What it takes to become an Ole Miss cheerleader

Danielle Wunder
Oxford Stories

Cheerleading isn’t always considered a sport, but it takes a lot of time, effort and athleticism, especially down south at the University of Mississippi where cheerleading is taken seriously.

These athletes cheer for three different sports, including volleyball, men and women’s basketball, and football. They prepare year-round for competition and college nationals in Orlando, hold pep rallies and volunteer often.

This past year in Orlando, the Ole Miss All-Girl Cheerleading Squad placed first in the College Game Day Division. They dominated the competition and received their championship rings following their return home.

What exactly do Ole Miss cheerleaders do to prepare for the legendary SEC football games? The coed team “practices Tuesday and Thursday at 6 a.m., including a weight room session, and Friday as their pregame practice along with the all-girl team to prepare for an adrenaline rush of a Saturday morning,” said Landyn Gage, a freshman male coed cheerleader.


At these three- to four-hour long practices, the coed team works on stunting, preparing for competition season. Stunting is when a male cheerleader tosses a female in the air to catch her in his hands, while the female hits some type of body position or peps up the crowd.

Along with stunting, they work on game day stunts. Some practices are more focused on pyramids for competition, games and perfecting tumbling skills. “Outside of cheer practice, most coed cheerleaders work on bettering their skills for an extra five to six hours a week,” said Gage, 18.

“It’s very demanding, from morning workouts to practices, and cheering all day Saturday at home games,” he said. “It’s not just running around and jumping up and down. It is more tumbling and stunting and having a good amount of skill to perform and represent the school you attend. You rarely get breaks, and it’s physically demanding. Cheerleading is second to school work, yet they almost feel equal to each other.”

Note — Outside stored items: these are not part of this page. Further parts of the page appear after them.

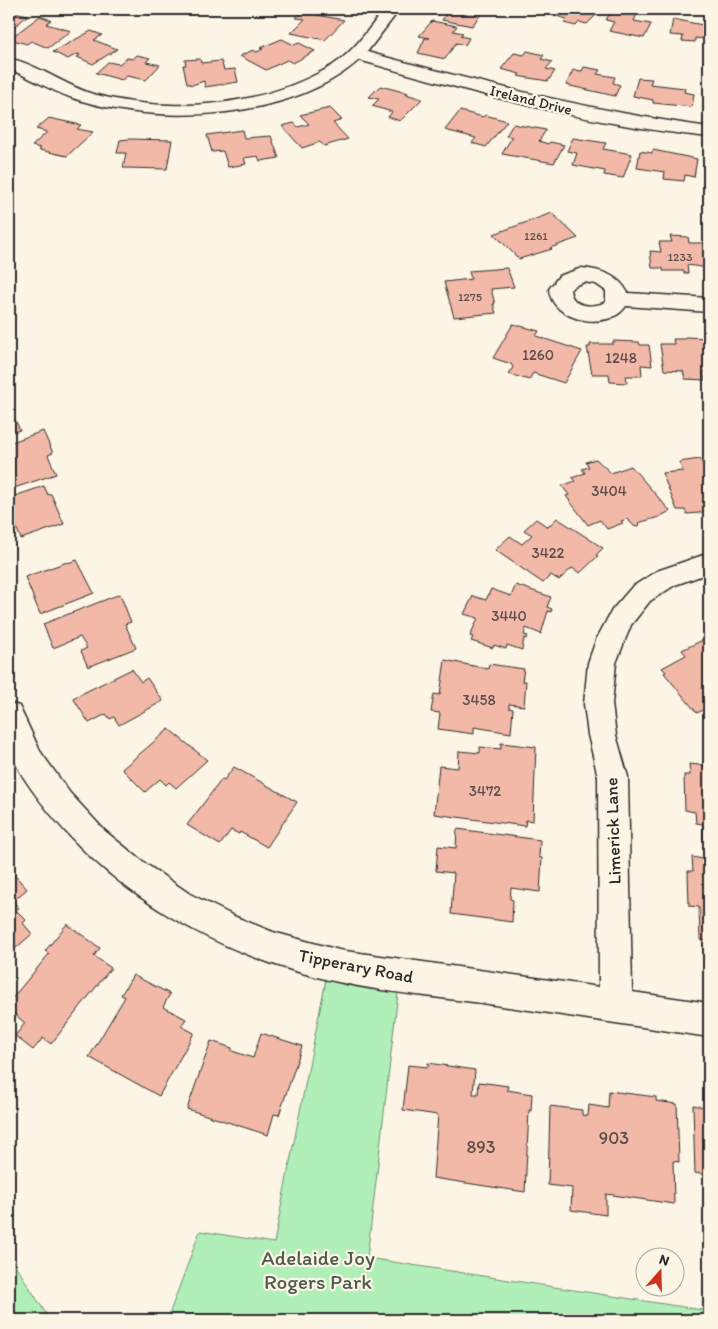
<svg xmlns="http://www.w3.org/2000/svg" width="718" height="1329" viewBox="0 0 718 1329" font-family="Itim,sans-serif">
	<rect width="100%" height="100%" fill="#fcf5e5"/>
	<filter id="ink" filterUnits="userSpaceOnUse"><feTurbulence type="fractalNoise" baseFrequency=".02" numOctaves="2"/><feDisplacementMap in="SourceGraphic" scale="10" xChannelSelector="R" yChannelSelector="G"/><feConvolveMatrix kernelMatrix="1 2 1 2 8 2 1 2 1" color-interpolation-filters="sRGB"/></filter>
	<g filter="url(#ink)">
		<g fill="#b0f0b8" stroke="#6e8e72">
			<polygon points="329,964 400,976 367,1258 709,1311 709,1320 167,1320 200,1231 274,1243"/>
			<polygon points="9,1255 50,1320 9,1320"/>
		</g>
		<g fill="#f2b9a8" stroke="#2b2b2b">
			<polygon points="450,9 485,9 472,26 442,20"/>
			<polygon points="545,9 602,9 587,24 579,22 576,26 564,23 567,19 541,12"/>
			<polygon points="9,11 28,15 11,30 9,29"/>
			<polygon points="611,11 637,14 634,21 651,24 644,38 609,31 614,22 606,20"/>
			<polygon points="301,12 344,20 325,40 291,33 305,19 296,18"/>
			<polygon points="40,16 51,20 46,24 71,31 48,48 31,41 27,44 9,39"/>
			<polygon points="673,19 707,26 705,39 695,38 695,42 682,41 683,36 670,35"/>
			<polygon points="432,21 457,26 453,31 463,33 460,36 469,38 465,45 456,43 445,59 418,53 425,38 430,38 419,36"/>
			<polygon points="91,31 102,35 94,40 117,49 93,64 77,57 80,55 77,54 68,59 53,52"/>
			<polygon points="282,39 294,45 299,43 315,51 293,63 287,60 266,70 240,56 253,50 257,52 263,49 260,48"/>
			<polygon points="527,51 544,55 541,59 552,62 546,69 555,71 548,81 523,77 518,76 520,74 501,69 514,53 524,55"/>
			<polygon points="137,55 150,58 146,62 160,65 146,80 127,76 122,80 96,73 108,62 119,64 127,58 133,59"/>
			<polygon points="200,59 201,63 221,61 224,70 235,69 238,82 205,87 204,81 192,85 187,83 183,65 186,65 185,60"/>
			<polygon points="584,67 600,70 597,74 615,77 613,83 620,85 615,96 566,85 573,70 582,71"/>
			<polygon points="638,78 652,79 650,84 685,88 684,92 694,94 692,107 653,103 653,100 633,96"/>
			<polygon points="380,86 408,93 406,94 422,99 400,121 388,117 392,112 372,106 379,99 369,97"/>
			<polygon points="330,108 342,120 333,123 348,139 324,146 320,142 302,148 282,126 294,123 298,127 309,124 300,115"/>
			<polygon points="460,111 483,117 485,115 507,121 486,147 472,143 476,138 445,130"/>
			<polygon points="49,118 81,125 77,129 93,132 67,156 39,150 41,148 32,146 47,132 36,129"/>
			<polygon points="513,124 546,130 539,141 548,144 550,142 564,145 554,163 502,154 512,137 506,136"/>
			<polygon points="242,130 244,138 271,136 279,158 260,161 258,156 244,158 246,164 228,167 223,151 212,152 207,135"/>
			<polygon points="573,138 606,143 603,149 632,154 623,178 604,175 605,171 573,165 577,153 567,151"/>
			<polygon points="129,139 172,140 167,169 123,168 126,153 117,153 120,140"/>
			<polygon points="653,150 697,159 694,177 685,175 684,181 664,179 665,172 637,168 640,151 652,153"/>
			<polygon points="552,213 578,238 550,248 552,249 519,259 494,234"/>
			<polygon points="670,236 688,237 689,243 708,243 708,268 687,265 688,273 684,273 684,271 663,271 663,268 652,268 650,251 661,252 659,242 672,242"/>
			<polygon points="507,268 514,287 491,289 495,304 493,304 496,313 454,317 444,282 471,279 469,271"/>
			<polygon points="513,324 539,331 536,336 582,351 564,383 533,373 529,380 509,374 513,367 511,364 493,358"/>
			<polygon points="685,337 709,338 709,372 703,372 705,380 685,379 683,371 664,370 660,344 674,344 673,339 685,339"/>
			<polygon points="613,341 639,342 640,345 649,345 652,366 641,365 642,376 626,376 627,383 610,382 609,374 592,374 587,347 590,347 590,344 613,344"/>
			<polygon points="9,408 20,430 9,433"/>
			<polygon points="43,431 53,453 48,455 56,474 11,489 9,483 9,443"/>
			<polygon points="596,459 611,473 631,466 670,511 659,517 638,523 640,525 635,527 627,519 621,521 623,523 607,529 600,520 588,525 566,496 569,495 562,486 575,481 572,478 585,473 582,469 589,467 586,462"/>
			<polygon points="700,459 704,467 709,466 709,512 687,514 685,510 677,510 662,473 683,471 679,462"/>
			<polygon points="44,486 48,495 51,494 64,524 21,539 13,520 9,521 9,498"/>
			<polygon points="557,518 603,548 596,555 598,556 580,573 572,568 559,580 551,575 543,583 495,550 510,536 522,544 532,535 524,530 536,519 548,527"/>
			<polygon points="77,560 94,593 40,614 25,577 67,562 68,563"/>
			<polygon points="516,585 551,597 547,607 552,609 551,612 548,611 541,634 526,628 524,635 528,636 526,639 524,638 522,650 507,645 506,649 494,645 493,648 471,641 473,637 470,636 478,618 464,614 473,596 486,600 491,589 511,596"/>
			<polygon points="120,594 131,622 125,624 136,648 88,667 81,651 87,648 80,637 53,648 43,624"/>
			<polygon points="706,637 709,638 709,707 697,713 664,673 666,672 662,668 686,655 682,650 705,639"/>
			<polygon points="445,660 488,669 489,664 524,669 522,681 526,681 524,706 509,704 509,708 513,709 511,733 474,727 474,734 438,729 440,713 431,712 434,694 440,695"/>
			<polygon points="132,669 141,682 147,678 163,701 119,725 114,717 110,719 106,714 89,723 73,698"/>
			<polygon points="169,729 207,760 176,788 169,782 166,785 160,779 145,792 122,769"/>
			<polygon points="501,743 536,747 533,821 526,820 525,826 434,814 439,766 458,768 459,751 480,753 480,747 501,749"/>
			<polygon points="689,764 709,766 709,840 703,839 703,824 696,823 695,812 685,810 684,775 690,775"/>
			<polygon points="234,767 297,802 267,847 240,832 239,834 231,830 220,845 187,825 222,779 224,780"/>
			<polygon points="457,829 540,840 539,857 542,858 540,892 511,888 510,899 513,900 512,922 451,914 454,873 436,871 438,846 456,848"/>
			<polygon points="692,857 709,860 709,945 706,945 706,941 700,940 699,907 689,906 688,871 693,871"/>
			<polygon points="9,869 27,889 13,901 19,908 16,910 26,920 23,923 32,934 9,954"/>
			<polygon points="67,924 100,948 94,956 111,968 51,1044 43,1038 33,1050 15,1036 25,1023 9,1010 9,1002 49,954 45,951"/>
			<polygon points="133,975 170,994 163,1007 186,1019 181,1026 194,1033 159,1096 89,1057 125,997 121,995"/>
			<polygon points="261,1033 302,1046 279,1115 274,1114 268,1135 187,1109 211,1041 232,1048 232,1051 253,1058"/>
			<polygon points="428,1063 475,1070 473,1094 478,1094 479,1082 508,1086 507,1090 532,1094 531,1111 529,1110 525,1192 433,1178 438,1115 403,1110 408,1065 428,1067"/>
			<polygon points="609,1091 656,1097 656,1101 677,1104 679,1162 673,1161 674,1204 606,1194 606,1215 571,1210 572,1188 548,1185 550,1106 582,1110 582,1115 588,1116 589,1105 608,1108"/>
			<polygon points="693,1105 709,1108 709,1175 695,1173"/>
		</g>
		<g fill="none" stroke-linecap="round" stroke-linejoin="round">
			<defs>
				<g id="street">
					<path d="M384,9H400L367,52C480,83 593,111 709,127V137C590,125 474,93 359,60C294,119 163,126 82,101C56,94 34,79 9,69V58C39,65 64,85 93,94C169,115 265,107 333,65C354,51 369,29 384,9Z"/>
					<path d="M582,268C601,270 619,275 628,293L709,298V312L626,306C610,332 551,322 549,289L559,276ZM584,282L596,284L606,291V302C594,308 572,308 570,290L574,286Z"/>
					<path d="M709,553V573L675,585L650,601L631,625L616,663L612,704L616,735L628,777L632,992L709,1003V1037C635,1026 562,1015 488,1004C438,997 388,993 338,982C236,960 137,910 66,832C49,813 13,770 9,745C7,732 8,715 9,703L19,706L40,751L70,793L105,831L146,864L190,894L236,917L273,932L339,950L599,987L598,777L588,735L584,704L588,663L596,640L612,610L632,587L657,571Z"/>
				</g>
			</defs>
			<use href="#street" stroke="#2b2b2b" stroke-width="3"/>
			<use href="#street" fill="#fcf5e5" fill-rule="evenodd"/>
		</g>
	</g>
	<g text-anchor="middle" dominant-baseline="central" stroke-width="4.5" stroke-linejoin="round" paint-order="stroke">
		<g font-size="12" fill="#5d4e4a">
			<text x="536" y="236">1261</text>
			<text x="680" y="257">1233</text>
			<text x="470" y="297">1275</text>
		</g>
		<g font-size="15" fill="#2b2b2b" stroke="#fcf5e5">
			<text transform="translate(531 100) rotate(14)">Ireland Drive</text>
		</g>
		<g font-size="15" fill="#5d4e4a">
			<text x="538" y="355">1260</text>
			<text x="621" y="358">1248</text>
			<text x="609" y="491">3404</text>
			<text x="548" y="553">3422</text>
			<text x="509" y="616">3440</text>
			<text x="479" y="700">3458</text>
			<text x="485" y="791">3472</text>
		</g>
		<g font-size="18" fill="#2b2b2b" stroke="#fcf5e5">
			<text transform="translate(613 831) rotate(-92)">Limerick Lane</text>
			<text transform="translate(356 966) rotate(11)">Tipperary Road</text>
		</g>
		<g font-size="18" fill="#5d4e4a">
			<text x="614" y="1138">903</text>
			<text x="481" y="1147">893</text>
		</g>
		<g font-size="21" fill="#4c5c4e" stroke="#fcf5e5">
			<text x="318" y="1257">Adelaide Joy<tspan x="318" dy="24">Rogers Park</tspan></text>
		</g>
	</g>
	<rect width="718" height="1329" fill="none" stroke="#fcf5e5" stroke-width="30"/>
	<rect x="15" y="15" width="688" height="1299" fill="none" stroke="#2b2b2b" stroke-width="2" filter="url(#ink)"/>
	<g transform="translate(660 1272) rotate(20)"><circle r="24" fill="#fcf5e5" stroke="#a8a49b"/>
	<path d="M0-4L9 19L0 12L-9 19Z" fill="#c8321e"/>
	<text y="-8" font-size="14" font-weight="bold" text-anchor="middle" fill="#2b2b2b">N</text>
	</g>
</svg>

The Ole Miss cheerleading squads have specific requirements. Male cheerleaders should be prepared to perform the fight song routine and the rock-n-roll routine for the coed and all girl squad. You must be able to run and tumble. It is preferred that you demonstrate a standing tuck (standing back flip), and a full (spinning back flip). You need to complete a fitness test, an interview and an elite stunt.

Females trying out for the coed team must demonstrate they can do a college-level basket toss among other things. Females trying out for the all girl team are asked to demonstrate an elite stunt sequence that includes at least one spinning or flipping skill, one transition, one dismount, and a double down (a double spin down) from any type of body position.

“Practices can be very demanding and challenging at times,” said Casey Giles, a female cheerleader. “Being a freshman, the transition was not super hard, but it was something to get used to. All around, I love being an Ole Miss cheerleader, and I am so blessed to be able to represent this amazing university.”

Giles said cheering comes naturally. “You do not even think about how hard it may be in the moment,” she said. “Not every time is perfect, but it is a matter of getting used to your stunt group and finding what works best.”

Giles discovered that coed stunting was her thing and decided to try out for the coed team at Ole Miss.

“I have dreamt about this ever since I was a little girl,” she said. “It was like a dream come true. Being a college cheerleader is such an honor and is filled with so much joy and thrill.

“I am so grateful to be an Ole Miss cheerleader and experience SEC game day. There is no feeling that compares to cheering on the Rebs every Saturday. The rush it brings is truly amazing, and I wouldn’t have it any other way.”

The Ole Miss cheerleading squad offers tryout requirements on their website ( Tryouts are closed to the public.